Last Friday (4 November), The Troggs launched into the instantly-recognisable, opening wail of guitarist Chris Britton’s bending guitar strings of 'Wild Thing', which was enough to send ladies hurtling toward the stage.
They were getting straight into it? Really? Of course they weren’t. The wail just as quickly turned into an abrupt halt – as the band chuckled – informing the crowd that they were “a bit premature”.
The band commanded the stage and the show was pure Brit-rock from those first teasing moments. Clad in black leather waistcoats with their long, greying hair fluttering in the breeze, the crowd couldn’t help but grin ear-to-ear, as they saw how much energy these ageing rockers brought to the stage.
The crowd was a mix of original fans, who packed rows of seats early, and the children of those fans like me, who mingled round the outskirts, wondering whether this ‘sit-down’ set-up would last very long once the band got going. They eased into the set with a few lesser-known tracks, like my personal favourite B-side, ‘From Home’, which had me in awe of founding guitarist Chris Britton’s dexterity, for a man that must be around 70.

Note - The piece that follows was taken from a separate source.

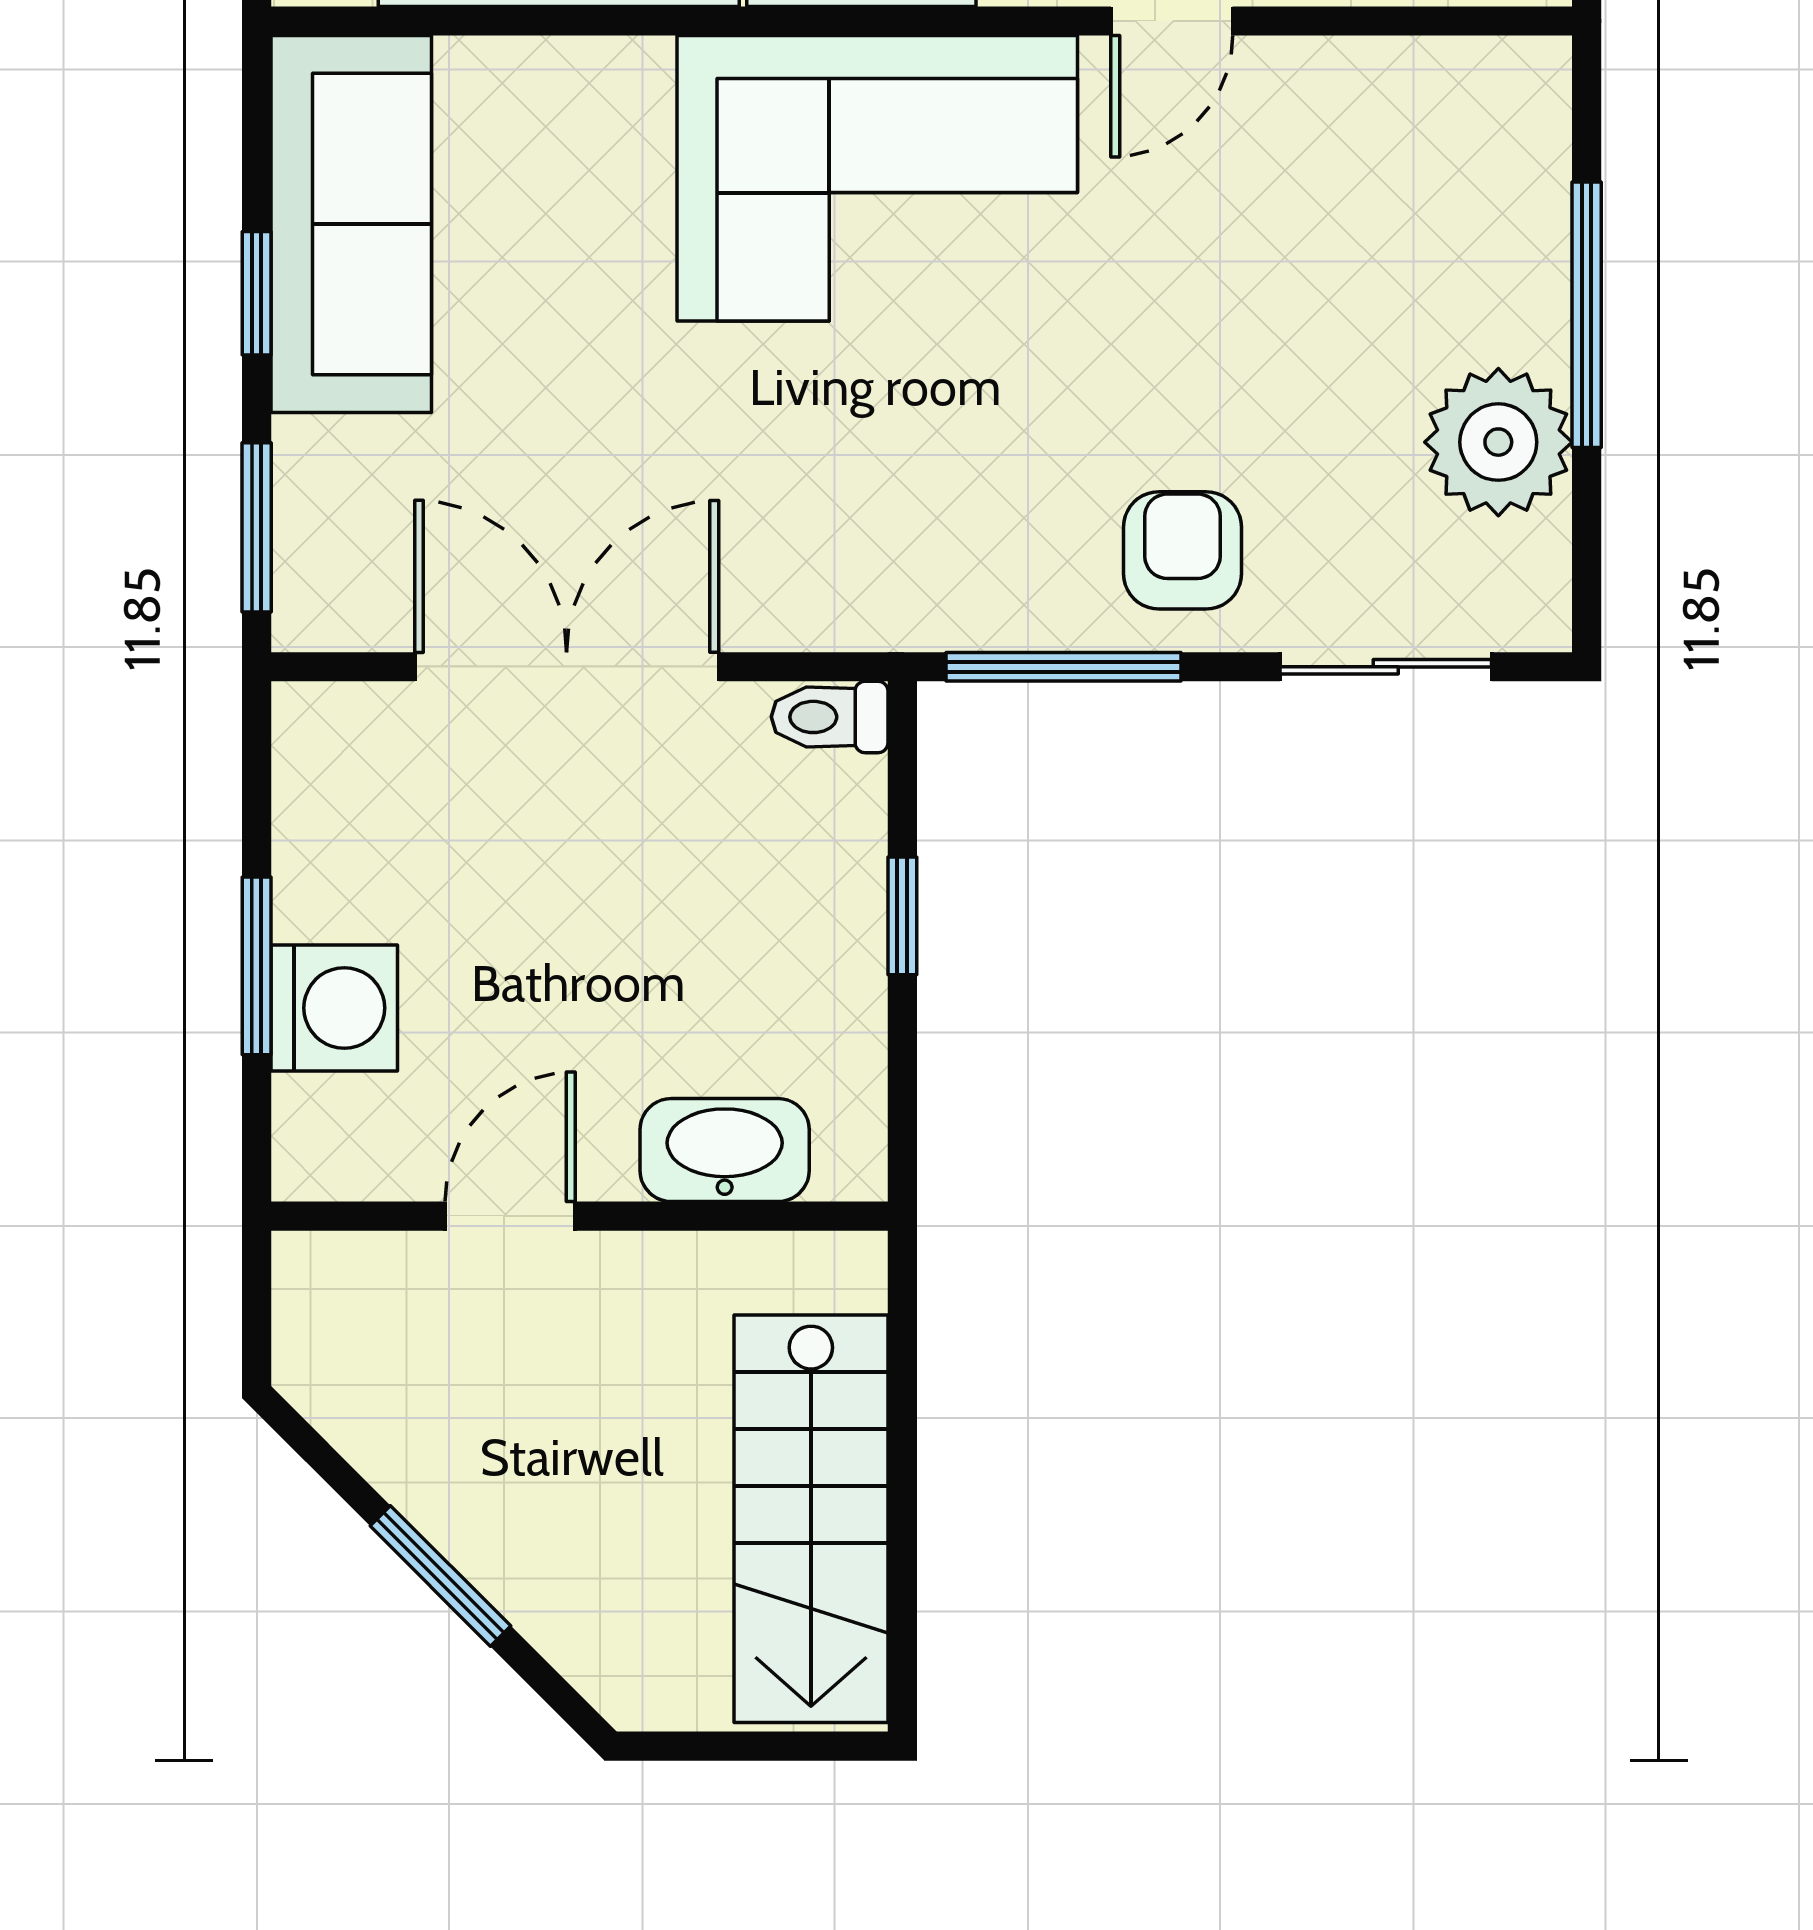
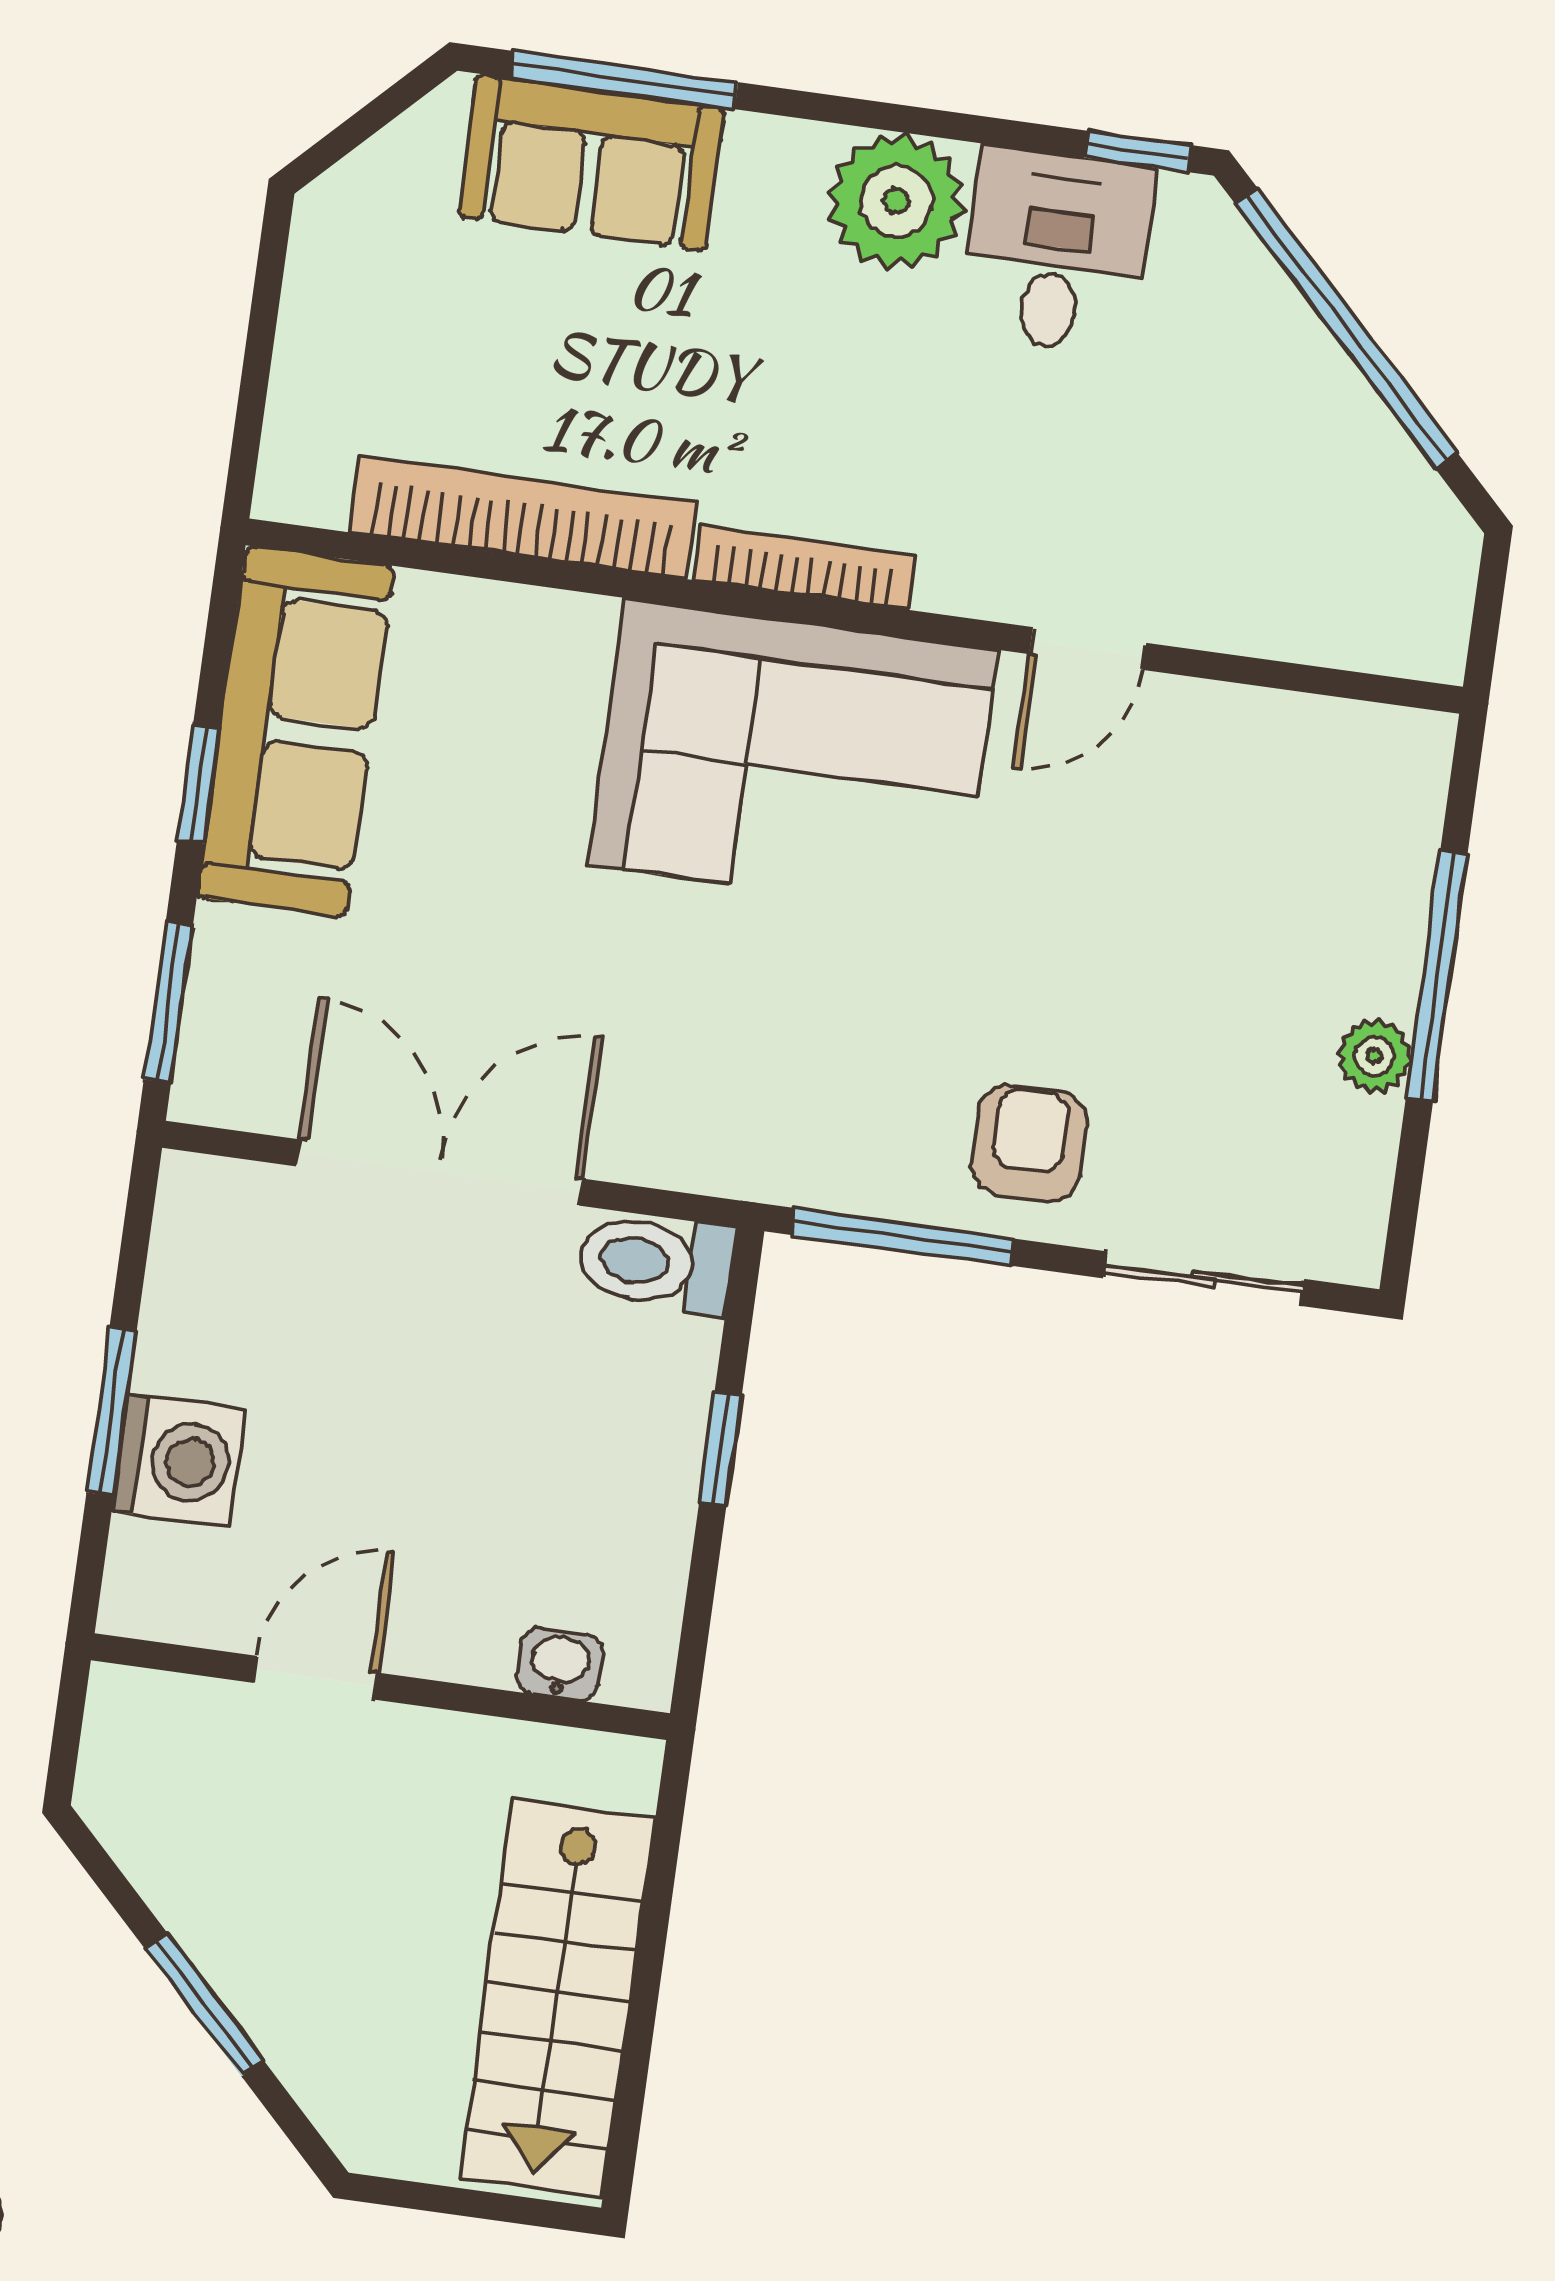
plant: (1498, 442) -> (1374, 1056), width x0.53, depth x0.53
toilet: (830, 717) -> (656, 1263), width x1.37, depth x1.39
washbasin: (725, 1150) -> (560, 1664), width x0.52, depth x0.69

Each hit was as anthemic as the next, as crowd members suddenly recognised songs they’d forgotten were Troggs originals, like ‘Love Is All Around’ (written by late vocalist Reg Presley), which is more popularly known in Australia as the number one smash for Wet Wet Wet, in 1994. ‘With A Girl Like You’ really got some hips shaking: couples, young and old imagined they were meeting for the first-time, in a '60s dance hall.
To see The Troggs
live, at such a small venue, seemed an unreal opportunity. I had all the usual sceptical thoughts that one does, before seeing such a classic rock band play a small venue, with a line-up that is not the original. But for a band that broke onto the scene in the mid '60s, it’s pretty rich to call bass player Pete Lucas an ‘unoriginal’ member, as he’s currently celebrating his 41st year with the band.

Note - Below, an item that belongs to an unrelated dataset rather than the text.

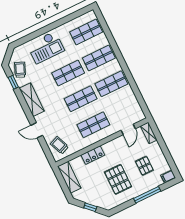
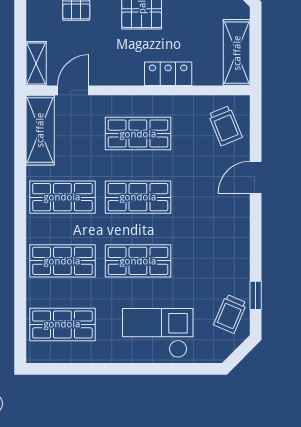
shelving: (32, 100) -> (40, 130), moved
door: (37, 130) -> (256, 177), swing flipped

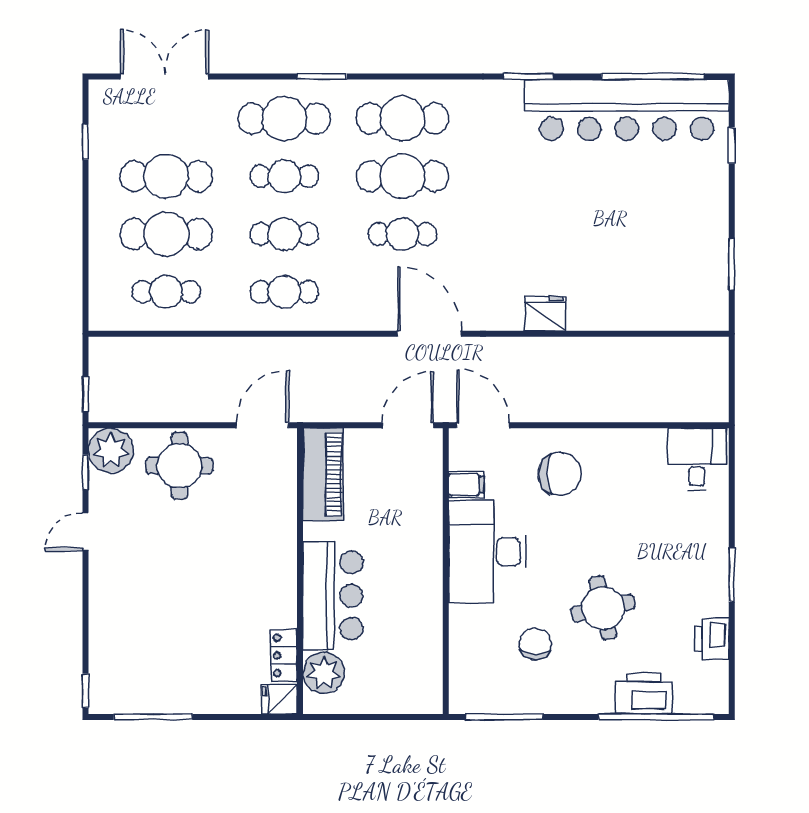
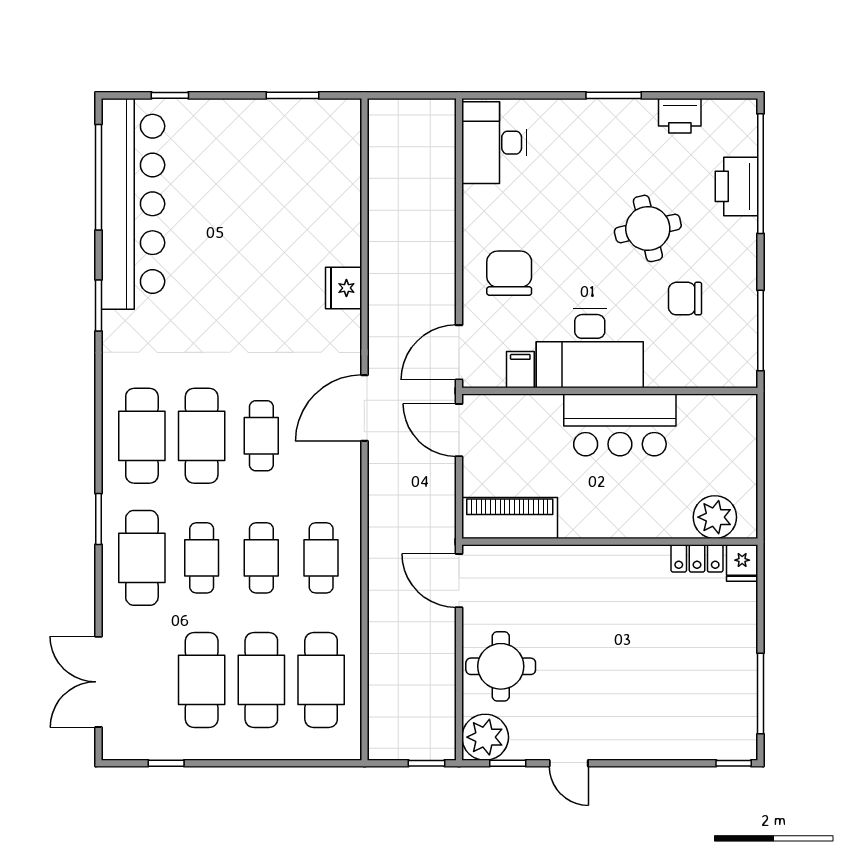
cafe table: (166, 292) -> (321, 680), width x1.37, depth x1.35
desk: (697, 459) -> (494, 143), width x1.37
bar counter: (333, 596) -> (620, 425), moved, turned 180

As a second-generation fan, I remember a group of boys at primary school getting a band together to cover ‘Wild Thing’, at the talent quest. The singer was probably no more than eight-years old, and, even with his pre-pubescent delivery, ‘Wild Thing’ had all the mums and dads applauding, and was etched in my brain as one of the ultimate rock songs. It was, and still is, so cool in its simplicity, that it has stood the test of time.

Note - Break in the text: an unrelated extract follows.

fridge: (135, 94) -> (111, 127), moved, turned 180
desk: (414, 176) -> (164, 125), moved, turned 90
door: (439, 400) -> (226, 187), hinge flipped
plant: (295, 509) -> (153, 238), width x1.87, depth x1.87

This show confirmed, for me, that age is just a number, and Chris Britton really is one of the original, riff-rocking legends. He encapsulates all that is great about dirty, valve-amp '60s guitar that hasn’t been complicated by an entire suitcase of pedals.
The three-piece rock & roll band, with a fabulous, strutting frontman, is definitely still working for The Troggs, and I’ll bet they’ve got a number of years of live shows in them yet.